The problem of reward design examines the interaction between a leader and a follower, where the leader aims to shape the follower's behavior to maximize the leader's payoff by modifying the follower's reward function. Current approaches to reward design rely on an accurate model of how the follower responds to reward modifications, which can be sensitive to modeling inaccuracies. To address this issue of sensitivity, we present a solution that offers robustness against uncertainties in modeling the follower, including 1) how the follower breaks ties in the presence of nonunique best responses, 2) inexact knowledge of how the follower perceives reward modifications, and 3) bounded rationality of the follower. Our robust solution is guaranteed to exist under mild conditions and can be obtained numerically by solving a mixed-integer linear program. Numerical experiments on multiple test cases demonstrate that our solution improves robustness compared to the standard approach without incurring significant additional computing costs.

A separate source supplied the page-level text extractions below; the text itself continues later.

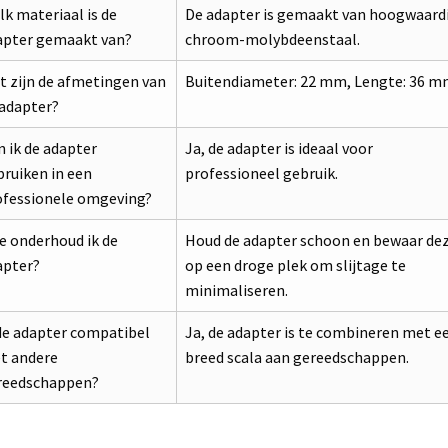
k materiaal is de
De adapter is gemaakt van hoogwaard
apter gemaakt van?
chroom-molybdeenstaal.
t zijn de afmetingen van
Buitendiameter: 22 mm, Lengte: 36 m
 adapter?
 ik de adapter
Ja, de adapter is ideaal voor
ruiken in een
professioneel gebruik.
ofessionele omgeving?
e onderhoud ik de
Houd de adapter schoon en bewaar de
apter?
op een droge plek om slijtage te
minimaliseren.
de adapter compatibel
Ja, de adapter is te combineren met e
t andere
breed scala aan gereedschappen.
reedschappen?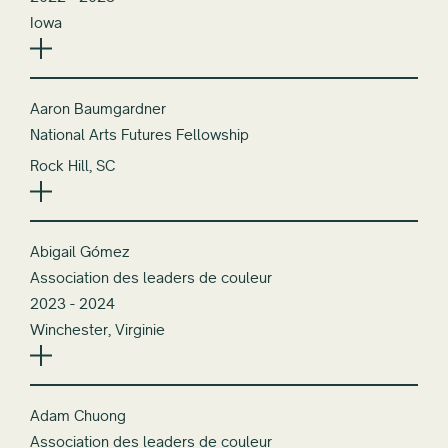
Iowa
Aaron Baumgardner
National Arts Futures Fellowship
Rock Hill, SC
Abigail Gómez
Association des leaders de couleur
2023 - 2024
Winchester, Virginie
Adam Chuong
Association des leaders de couleur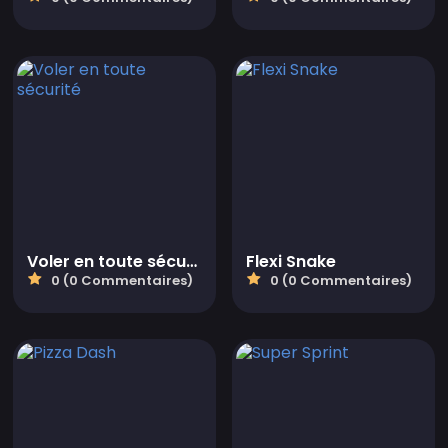
Voler en toute sécurité
Flexi Snake
0 (0 Commentaires)
0 (0 Commentaires)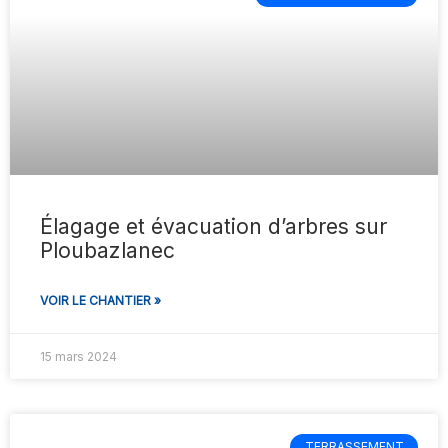
Élagage et évacuation d’arbres sur
Ploubazlanec
VOIR LE CHANTIER »
15 mars 2024
TERRASSEMENT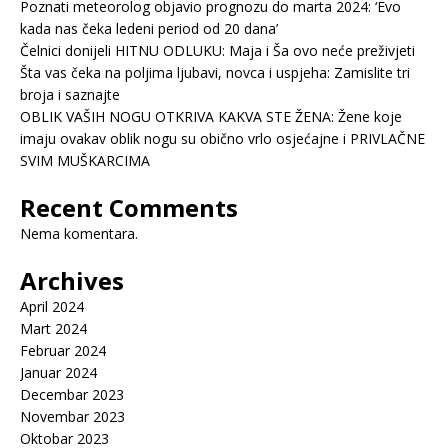
Poznati meteorolog objavio prognozu do marta 2024: ‘Evo
kada nas čeka ledeni period od 20 dana’
Čelnici donijeli HITNU ODLUKU: Maja i Ša ovo neće preživjeti
Šta vas čeka na poljima ljubavi, novca i uspjeha: Zamislite tri
broja i saznajte
OBLIK VAŠIH NOGU OTKRIVA KAKVA STE ŽENA: Žene koje
imaju ovakav oblik nogu su obično vrlo osjećajne i PRIVLAČNE
SVIM MUŠKARCIMA
Recent Comments
Nema komentara.
Archives
April 2024
Mart 2024
Februar 2024
Januar 2024
Decembar 2023
Novembar 2023
Oktobar 2023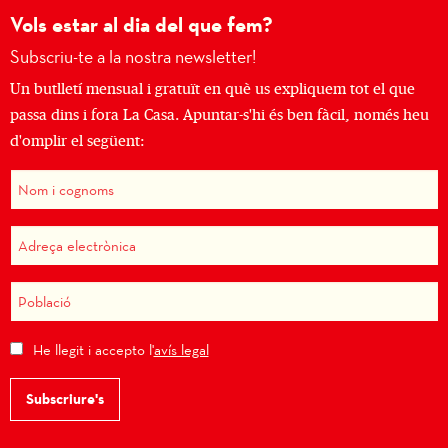
Vols estar al dia del que fem?
Subscriu-te a la nostra newsletter!
Un butlletí mensual i gratuït en què us expliquem tot el que
passa dins i fora La Casa. Apuntar-s'hi és ben fàcil, només heu
d'omplir el següent:
He llegit i accepto l'
avís legal
Subscriure's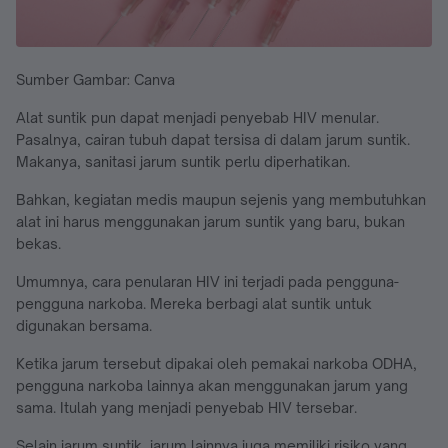
Sumber Gambar: Canva
Alat suntik pun dapat menjadi penyebab HIV menular.
Pasalnya, cairan tubuh dapat tersisa di dalam jarum suntik.
Makanya, sanitasi jarum suntik perlu diperhatikan.
Bahkan, kegiatan medis maupun sejenis yang membutuhkan
alat ini harus menggunakan jarum suntik yang baru, bukan
bekas.
Umumnya, cara penularan HIV ini terjadi pada pengguna-
pengguna narkoba. Mereka berbagi alat suntik untuk
digunakan bersama.
Ketika jarum tersebut dipakai oleh pemakai narkoba ODHA,
pengguna narkoba lainnya akan menggunakan jarum yang
sama. Itulah yang menjadi penyebab HIV tersebar.
Selain jarum suntik, jarum lainnya juga memiliki risiko yang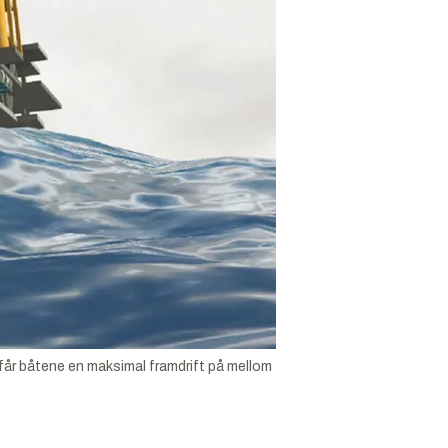
får båtene en maksimal framdrift på mellom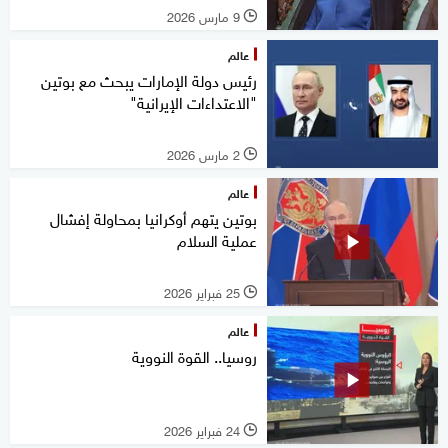
9 مارس 2026
l
عالم
رئيس دولة الإمارات يبحث مع بوتين
"الاعتداءات الإيرانية"
2 مارس 2026
l
عالم
بوتين يتهم أوكرانيا بمحاولة إفشال
عملية السلام
25 فبراير 2026
l
عالم
روسيا.. القوة النووية
24 فبراير 2026
l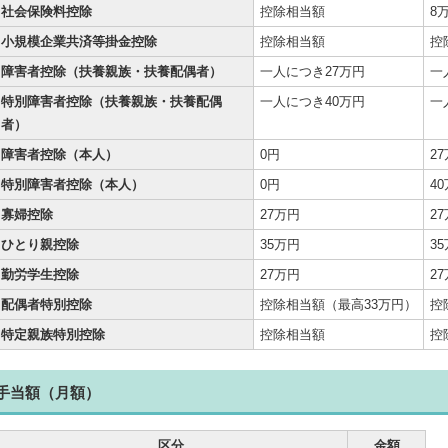
社会保険料控除
控除相当額
8
小規模企業共済等掛金控除
控除相当額
控
障害者控除（扶養親族・扶養配偶者）
一人につき27万円
一
特別障害者控除（扶養親族・扶養配偶
一人につき40万円
一
者）
障害者控除（本人）
0円
2
特別障害者控除（本人）
0円
4
寡婦控除
27万円
2
ひとり親控除
35万円
3
勤労学生控除
27万円
2
配偶者特別控除
控除相当額（最高33万円）
控
特定親族特別控除
控除相当額
控
手当額（月額）
区分
金額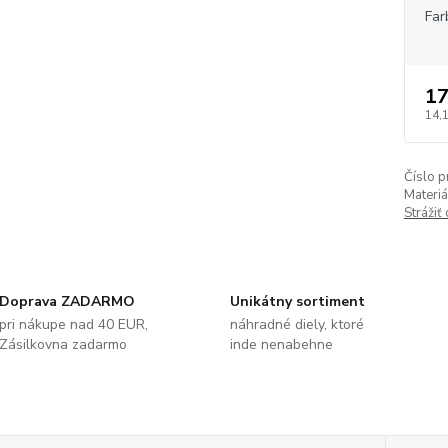
Far
17
14,
Číslo p
Materiá
Strážiť
Doprava ZADARMO
Unikátny sortiment
pri nákupe nad 40 EUR,
náhradné diely, ktoré
Zásilkovna zadarmo
inde nenabehne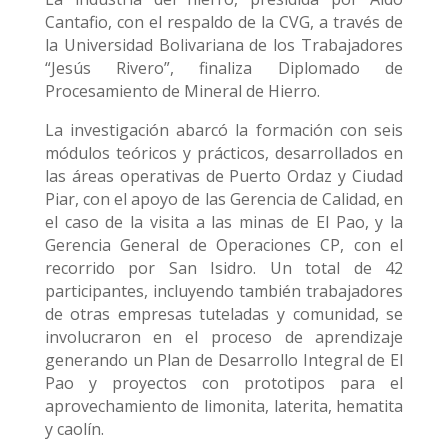
Cantafio, con el respaldo de la CVG, a través de
la Universidad Bolivariana de los Trabajadores
“Jesús Rivero”, finaliza Diplomado de
Procesamiento de Mineral de Hierro.
La investigación abarcó la formación con seis
módulos teóricos y prácticos, desarrollados en
las áreas operativas de Puerto Ordaz y Ciudad
Piar, con el apoyo de las Gerencia de Calidad, en
el caso de la visita a las minas de El Pao, y la
Gerencia General de Operaciones CP, con el
recorrido por San Isidro. Un total de 42
participantes, incluyendo también trabajadores
de otras empresas tuteladas y comunidad, se
involucraron en el proceso de aprendizaje
generando un Plan de Desarrollo Integral de El
Pao y proyectos con prototipos para el
aprovechamiento de limonita, laterita, hematita
y caolín.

翻译：奖励设计问题研究领导者与跟随者之间的交互，其中领导者旨在通过修改跟随者的奖励函数来塑造跟随者的行为，以最大化领导者的收益。当前的奖励设计方法依赖于跟随者对奖励修改如何响应的精确模型，这可能对建模不准确性较为敏感。为解决这种敏感性，我们提出了一种解决方案，该方案能够对跟随者建模中的不确定性提供鲁棒性，包括：1）跟随者在非唯一最优响应情况下如何打破平局，2）对跟随者如何感知奖励修改的不精确了解，以及3）跟随者的有限理性。我们的鲁棒解决方案在温和条件下保证存在，并且可以通过求解混合整数线性规划来数值获取。在多个测试案例上的数值实验表明，与标准方法相比，我们的解决方案在不产生显著额外计算成本的情况下提高了鲁棒性。